その後、92年にチャベスが初めてクーデターを起こしてから政権が誕生するまでのベネズエラの歴史を話してくれました。
92年にチャベスがクーデターを起こすまでは社会変革などまったく考えられなかった。それまではアメリカの傀儡ともいえる「民主行動党」が選挙でも90%の得票率で勝っていたし、「キリスト教社会党」との2大政権だった。
1989年2月、民主行動党が一方的に石油の価格を上げたことが原因で、自然発生的な一斉蜂起が起こるが、政府は軍隊を投入して1万人を虐殺するという「カラカス大暴動」が起こる。それまで軍隊は国防に専念して国民に銃を向けてはならないという厳しいきまりがあったが、大鎮圧に利用されたことで、これでいいのかという反省が軍人の中に生まれた。
そして92年、選挙で公約しても一向に実行されないことに耐えられずチャベスがクーデターを起こすが失敗。
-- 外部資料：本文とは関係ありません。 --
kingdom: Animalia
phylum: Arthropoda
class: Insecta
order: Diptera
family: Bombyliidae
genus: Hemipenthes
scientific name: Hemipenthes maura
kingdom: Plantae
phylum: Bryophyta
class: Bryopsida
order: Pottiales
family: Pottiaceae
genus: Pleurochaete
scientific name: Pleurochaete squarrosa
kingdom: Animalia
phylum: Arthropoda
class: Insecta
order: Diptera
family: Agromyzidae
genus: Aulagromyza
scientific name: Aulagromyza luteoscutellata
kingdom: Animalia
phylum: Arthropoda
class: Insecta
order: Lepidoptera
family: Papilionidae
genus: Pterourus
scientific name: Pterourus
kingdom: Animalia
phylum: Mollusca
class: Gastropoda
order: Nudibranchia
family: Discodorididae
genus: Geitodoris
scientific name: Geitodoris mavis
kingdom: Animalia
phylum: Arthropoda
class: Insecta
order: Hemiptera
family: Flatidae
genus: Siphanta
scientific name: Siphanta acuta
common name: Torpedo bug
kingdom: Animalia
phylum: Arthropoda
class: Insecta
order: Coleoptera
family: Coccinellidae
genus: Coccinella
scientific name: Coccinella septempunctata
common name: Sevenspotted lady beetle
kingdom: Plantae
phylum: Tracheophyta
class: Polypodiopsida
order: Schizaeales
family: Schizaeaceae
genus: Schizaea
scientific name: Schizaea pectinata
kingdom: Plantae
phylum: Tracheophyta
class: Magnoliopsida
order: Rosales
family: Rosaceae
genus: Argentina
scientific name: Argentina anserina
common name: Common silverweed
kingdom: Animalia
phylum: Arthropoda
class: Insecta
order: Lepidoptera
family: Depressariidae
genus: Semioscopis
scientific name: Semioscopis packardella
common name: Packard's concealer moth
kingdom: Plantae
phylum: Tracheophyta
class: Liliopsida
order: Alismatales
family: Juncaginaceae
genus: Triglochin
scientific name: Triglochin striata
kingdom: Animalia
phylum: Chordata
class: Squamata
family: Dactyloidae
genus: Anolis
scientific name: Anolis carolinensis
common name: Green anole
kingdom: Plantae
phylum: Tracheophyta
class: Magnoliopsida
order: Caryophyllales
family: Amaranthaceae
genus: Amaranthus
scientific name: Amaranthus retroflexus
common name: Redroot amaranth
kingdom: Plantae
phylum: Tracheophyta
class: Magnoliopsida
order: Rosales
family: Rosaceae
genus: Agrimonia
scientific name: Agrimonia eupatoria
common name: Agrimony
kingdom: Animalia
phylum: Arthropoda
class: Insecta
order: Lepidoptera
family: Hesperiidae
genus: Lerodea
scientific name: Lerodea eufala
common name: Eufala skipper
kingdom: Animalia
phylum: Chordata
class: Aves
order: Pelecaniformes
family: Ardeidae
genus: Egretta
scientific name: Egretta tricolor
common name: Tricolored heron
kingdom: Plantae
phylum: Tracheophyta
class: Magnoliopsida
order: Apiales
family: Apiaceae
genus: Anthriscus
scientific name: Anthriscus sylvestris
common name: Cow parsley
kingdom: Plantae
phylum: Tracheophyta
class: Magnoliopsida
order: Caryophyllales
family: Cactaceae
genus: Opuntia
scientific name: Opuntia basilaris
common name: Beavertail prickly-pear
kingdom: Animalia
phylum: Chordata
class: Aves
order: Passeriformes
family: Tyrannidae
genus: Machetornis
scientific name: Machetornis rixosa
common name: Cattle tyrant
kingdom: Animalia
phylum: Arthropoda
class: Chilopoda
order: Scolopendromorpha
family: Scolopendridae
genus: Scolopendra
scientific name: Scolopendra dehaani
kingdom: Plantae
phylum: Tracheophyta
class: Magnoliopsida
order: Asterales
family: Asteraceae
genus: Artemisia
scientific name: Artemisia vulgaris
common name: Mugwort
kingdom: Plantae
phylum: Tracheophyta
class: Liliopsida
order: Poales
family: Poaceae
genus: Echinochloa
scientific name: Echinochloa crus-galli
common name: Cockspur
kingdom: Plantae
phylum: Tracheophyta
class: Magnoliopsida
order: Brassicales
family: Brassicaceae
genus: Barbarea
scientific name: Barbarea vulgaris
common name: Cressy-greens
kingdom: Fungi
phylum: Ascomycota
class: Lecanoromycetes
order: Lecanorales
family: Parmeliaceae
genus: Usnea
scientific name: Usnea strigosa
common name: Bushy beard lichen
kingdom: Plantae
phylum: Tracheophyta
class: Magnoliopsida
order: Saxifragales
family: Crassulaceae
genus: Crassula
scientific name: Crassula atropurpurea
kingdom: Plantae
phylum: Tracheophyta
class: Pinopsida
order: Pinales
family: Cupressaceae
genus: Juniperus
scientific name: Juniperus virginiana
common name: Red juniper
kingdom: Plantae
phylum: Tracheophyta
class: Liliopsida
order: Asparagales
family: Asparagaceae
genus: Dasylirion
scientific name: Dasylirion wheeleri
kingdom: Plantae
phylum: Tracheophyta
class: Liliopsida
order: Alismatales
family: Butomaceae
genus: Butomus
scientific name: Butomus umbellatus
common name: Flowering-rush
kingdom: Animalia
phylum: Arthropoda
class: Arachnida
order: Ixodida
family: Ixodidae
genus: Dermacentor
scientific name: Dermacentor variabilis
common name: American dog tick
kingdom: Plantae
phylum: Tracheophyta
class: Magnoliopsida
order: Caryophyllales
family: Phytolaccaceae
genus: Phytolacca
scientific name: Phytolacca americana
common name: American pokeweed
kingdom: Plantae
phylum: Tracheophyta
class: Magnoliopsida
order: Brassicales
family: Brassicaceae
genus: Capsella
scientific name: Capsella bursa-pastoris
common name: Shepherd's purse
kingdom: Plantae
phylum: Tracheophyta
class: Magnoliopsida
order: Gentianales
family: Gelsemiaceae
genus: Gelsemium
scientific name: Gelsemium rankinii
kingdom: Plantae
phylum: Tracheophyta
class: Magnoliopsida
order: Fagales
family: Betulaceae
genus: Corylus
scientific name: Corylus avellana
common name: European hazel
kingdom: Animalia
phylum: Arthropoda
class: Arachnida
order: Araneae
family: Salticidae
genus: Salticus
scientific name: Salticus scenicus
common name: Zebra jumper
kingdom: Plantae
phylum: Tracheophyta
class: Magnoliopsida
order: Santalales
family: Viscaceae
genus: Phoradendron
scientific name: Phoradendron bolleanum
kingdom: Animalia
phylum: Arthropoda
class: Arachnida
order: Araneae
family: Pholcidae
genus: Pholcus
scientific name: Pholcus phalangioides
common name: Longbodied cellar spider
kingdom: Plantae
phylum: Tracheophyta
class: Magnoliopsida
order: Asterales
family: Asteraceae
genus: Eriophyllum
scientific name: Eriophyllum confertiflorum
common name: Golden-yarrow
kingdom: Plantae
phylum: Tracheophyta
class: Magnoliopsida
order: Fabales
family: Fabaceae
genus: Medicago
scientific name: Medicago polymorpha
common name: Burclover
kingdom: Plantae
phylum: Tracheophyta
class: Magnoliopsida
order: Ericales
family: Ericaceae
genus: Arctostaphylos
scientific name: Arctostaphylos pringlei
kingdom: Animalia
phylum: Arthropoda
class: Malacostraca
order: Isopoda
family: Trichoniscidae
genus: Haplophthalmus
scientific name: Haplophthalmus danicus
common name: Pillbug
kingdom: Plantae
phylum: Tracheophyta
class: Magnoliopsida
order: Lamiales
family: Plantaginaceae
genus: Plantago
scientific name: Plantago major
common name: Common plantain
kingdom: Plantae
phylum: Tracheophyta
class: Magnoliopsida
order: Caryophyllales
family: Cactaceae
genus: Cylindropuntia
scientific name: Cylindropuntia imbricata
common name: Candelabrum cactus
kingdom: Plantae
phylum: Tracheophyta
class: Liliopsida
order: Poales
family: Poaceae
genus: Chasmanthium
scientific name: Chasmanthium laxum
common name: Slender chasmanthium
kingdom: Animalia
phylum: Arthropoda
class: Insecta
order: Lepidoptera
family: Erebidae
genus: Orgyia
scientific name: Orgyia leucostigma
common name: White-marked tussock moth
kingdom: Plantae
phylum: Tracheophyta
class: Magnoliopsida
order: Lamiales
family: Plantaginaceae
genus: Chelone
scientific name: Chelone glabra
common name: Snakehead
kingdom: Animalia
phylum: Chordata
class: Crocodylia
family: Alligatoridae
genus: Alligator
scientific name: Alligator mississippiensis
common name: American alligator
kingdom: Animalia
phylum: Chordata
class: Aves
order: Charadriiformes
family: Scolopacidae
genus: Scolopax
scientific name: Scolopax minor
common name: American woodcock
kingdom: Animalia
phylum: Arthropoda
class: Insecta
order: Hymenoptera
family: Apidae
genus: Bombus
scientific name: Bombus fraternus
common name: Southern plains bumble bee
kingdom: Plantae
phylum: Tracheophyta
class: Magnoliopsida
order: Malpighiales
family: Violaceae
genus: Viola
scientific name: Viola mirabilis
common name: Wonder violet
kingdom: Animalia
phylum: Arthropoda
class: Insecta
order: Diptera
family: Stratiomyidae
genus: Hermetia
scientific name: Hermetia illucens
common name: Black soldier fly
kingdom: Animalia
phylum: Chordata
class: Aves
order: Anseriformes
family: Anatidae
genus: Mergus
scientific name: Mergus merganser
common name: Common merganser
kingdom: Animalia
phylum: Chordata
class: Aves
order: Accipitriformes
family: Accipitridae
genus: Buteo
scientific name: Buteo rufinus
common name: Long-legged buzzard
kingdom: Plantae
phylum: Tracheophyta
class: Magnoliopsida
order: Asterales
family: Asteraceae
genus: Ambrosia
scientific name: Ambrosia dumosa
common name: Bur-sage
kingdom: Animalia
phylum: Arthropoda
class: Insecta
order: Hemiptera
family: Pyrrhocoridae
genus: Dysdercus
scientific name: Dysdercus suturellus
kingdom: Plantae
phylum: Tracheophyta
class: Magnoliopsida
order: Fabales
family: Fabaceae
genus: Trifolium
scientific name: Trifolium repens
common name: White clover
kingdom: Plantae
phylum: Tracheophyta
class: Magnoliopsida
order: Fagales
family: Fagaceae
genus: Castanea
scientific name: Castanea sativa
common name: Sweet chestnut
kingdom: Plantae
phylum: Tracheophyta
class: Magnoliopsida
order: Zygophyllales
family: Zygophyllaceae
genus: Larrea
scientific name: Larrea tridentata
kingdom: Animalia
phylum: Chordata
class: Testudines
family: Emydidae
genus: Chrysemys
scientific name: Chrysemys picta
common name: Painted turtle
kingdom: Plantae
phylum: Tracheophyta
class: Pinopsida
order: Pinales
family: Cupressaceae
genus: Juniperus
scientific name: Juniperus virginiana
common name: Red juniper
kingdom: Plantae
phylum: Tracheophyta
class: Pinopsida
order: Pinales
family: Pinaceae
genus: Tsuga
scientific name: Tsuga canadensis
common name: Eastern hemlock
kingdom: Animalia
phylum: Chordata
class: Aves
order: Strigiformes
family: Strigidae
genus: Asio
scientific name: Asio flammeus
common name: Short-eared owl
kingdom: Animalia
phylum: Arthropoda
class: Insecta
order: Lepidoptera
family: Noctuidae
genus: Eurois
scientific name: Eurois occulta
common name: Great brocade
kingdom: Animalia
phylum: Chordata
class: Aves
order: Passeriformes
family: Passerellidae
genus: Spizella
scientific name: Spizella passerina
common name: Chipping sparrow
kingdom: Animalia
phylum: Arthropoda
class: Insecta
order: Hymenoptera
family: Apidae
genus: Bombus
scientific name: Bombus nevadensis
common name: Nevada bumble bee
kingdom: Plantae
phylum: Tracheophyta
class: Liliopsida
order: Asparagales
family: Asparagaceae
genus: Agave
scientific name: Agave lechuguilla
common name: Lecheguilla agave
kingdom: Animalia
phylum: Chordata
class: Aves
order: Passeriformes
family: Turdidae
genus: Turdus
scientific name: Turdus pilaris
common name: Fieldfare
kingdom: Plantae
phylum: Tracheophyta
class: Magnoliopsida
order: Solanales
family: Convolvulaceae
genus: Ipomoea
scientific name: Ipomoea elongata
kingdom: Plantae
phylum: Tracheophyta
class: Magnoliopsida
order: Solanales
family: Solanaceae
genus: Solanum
しかし捕まった彼の「現時点では失敗」という言葉に多くの国民が目を覚まさせられたという。
実際、その後選挙があるたびに2大政党は票を減らし、人々は左翼政党に投票するようになり、政治的力関係が変化して今に至る。
困難なこととして、「政策先行で、それを支える組織が追いついていない」といいます。いかに新機構を作るか、どのように国民の末端まで財産を共有することができるのか、アメリカ帝国主義の傀儡勢力の妨害、破壊工作とのたたかいなど課題は尽きません。
新自由主義とのたたかいでは、「米州自由貿易協定(FTAA)をアメリカが進めようとしていることに対して「ボリーバル的対案」を出し、南米間協力を進めようとしている。南米諸国は同じ問題を抱えているので、支持が集まっている。アメリカ帝国主義はいま、たいへんな敗北を喫しつつあることに注目してほしい」と力強く語りました。
日本原水協からは「核戦争阻止、核兵器廃絶、被爆者援護連帯」の基本3目標を説明しました。ブッシュ大統領が、自分のところの核兵器はいいが、新しい国が持とうとするのはダメだといっていることを紹介すると、ジョニさんからは「頭おかしいですよね。世界の公敵はブッシュです」と返ってきました。日本にいる26万人の被爆者の状況は少しずつ良くなってきているが、日本政府が情け深いのではなく、たたかいによって勝ち取られてきたこと、唯一の被爆国として圧倒的な核兵器廃絶の世論を力に日本政府を動かしていきたいと伝え、夏の原水爆禁止世界大会への招待状を渡しました。
懇談終了後、「すみやかな核兵器の廃絶のために」署名に快くサインしてくれました。
最後に記念写真を撮影。
ベネズエラ代表団は4月14日まで全国17都市を回る予定です。